The Scripps researchers have exploited the hidden romantic tendencies of heterocyclic molecules—their love and attraction for radicals (highly reactive compounds). They have created a toolkit of “zinc salts” that morph into superhero radical molecules under the right conditions and react with the heterocycle, slyly attaching the desired chemical group to these rings as the two mingle. These zinc salts are particularly handy for attaching fluorine atoms, which can help a drug absorb into the bloodstream and remain in circulation longer. The practical implication is that a patient might need less of a drug or need to take it less frequently.
The toolkit has been very successful in multiple applications, and medicinal chemists at several pharmaceutical companies, including the world’s biggest, Pfizer, are already using these salts in their quest to speed up drug development. That’s vital because developing a drug from scratch takes on average about 14 years.
A spinoff from this basic research is that chemists from all fields who work with heterocycles will benefit from this cheap and easy short cut, which can now be performed in any lab.
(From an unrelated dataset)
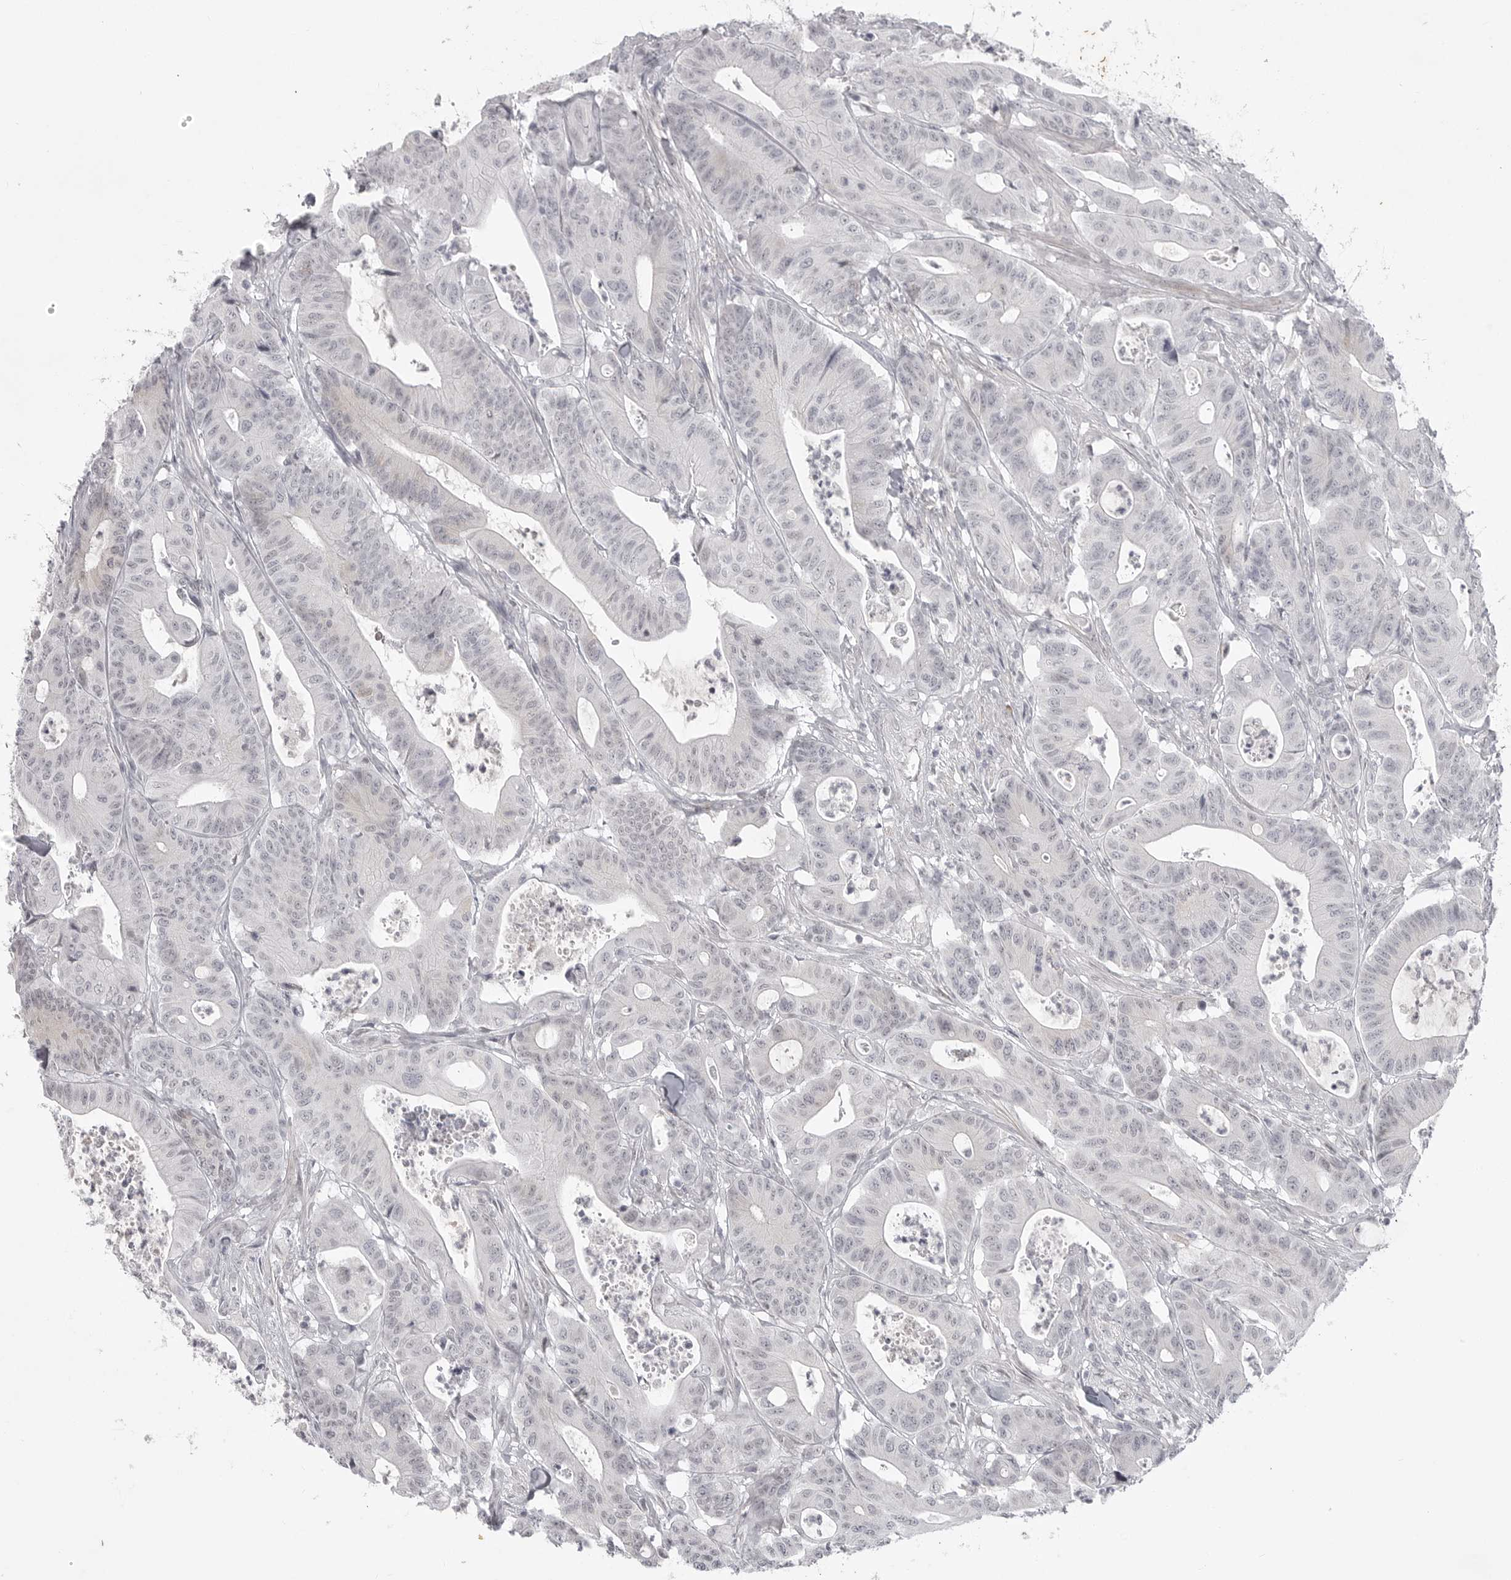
{"staining": {"intensity": "negative", "quantity": "none", "location": "none"}, "tissue": "colorectal cancer", "cell_type": "Tumor cells", "image_type": "cancer", "snomed": [{"axis": "morphology", "description": "Adenocarcinoma, NOS"}, {"axis": "topography", "description": "Colon"}], "caption": "Immunohistochemistry image of neoplastic tissue: colorectal cancer (adenocarcinoma) stained with DAB demonstrates no significant protein expression in tumor cells.", "gene": "TCTN3", "patient": {"sex": "female", "age": 84}}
Another advantage of these new tools is that they can complete their mission under many conditions – even in chemically complicated, or what scientists might call “dirty,” surroundings. To demonstrate this point, the Scripps team turned to oolong tea, which is a complex brew of hundreds of chemicals. They filled a paper cup with oolong tea and then, instead of stirring in a teaspoon of sugar, they added one of the new zinc salts. To their delight, the zinc-based salt formed a radical and zeroed in on the caffeine molecules in the tea, altering their structure. The tool kit is simple, practical, and cheap—just the right cup of tea for drug design!
1) Ingredients: zinc-based salt, a simple peroxide called TBHP, and oolong tea
2) Add zinc salt to tea
3) Squirt in the TBHP which transforms salt into a radical
4) Stir
5) Voila! Modified caffeine molecules, indicated by pale blob on far right.
[1] Practical and innate carbon–hydrogen functionalization of heterocycles. Fujiwara Y et al. Nature (2012) November 28.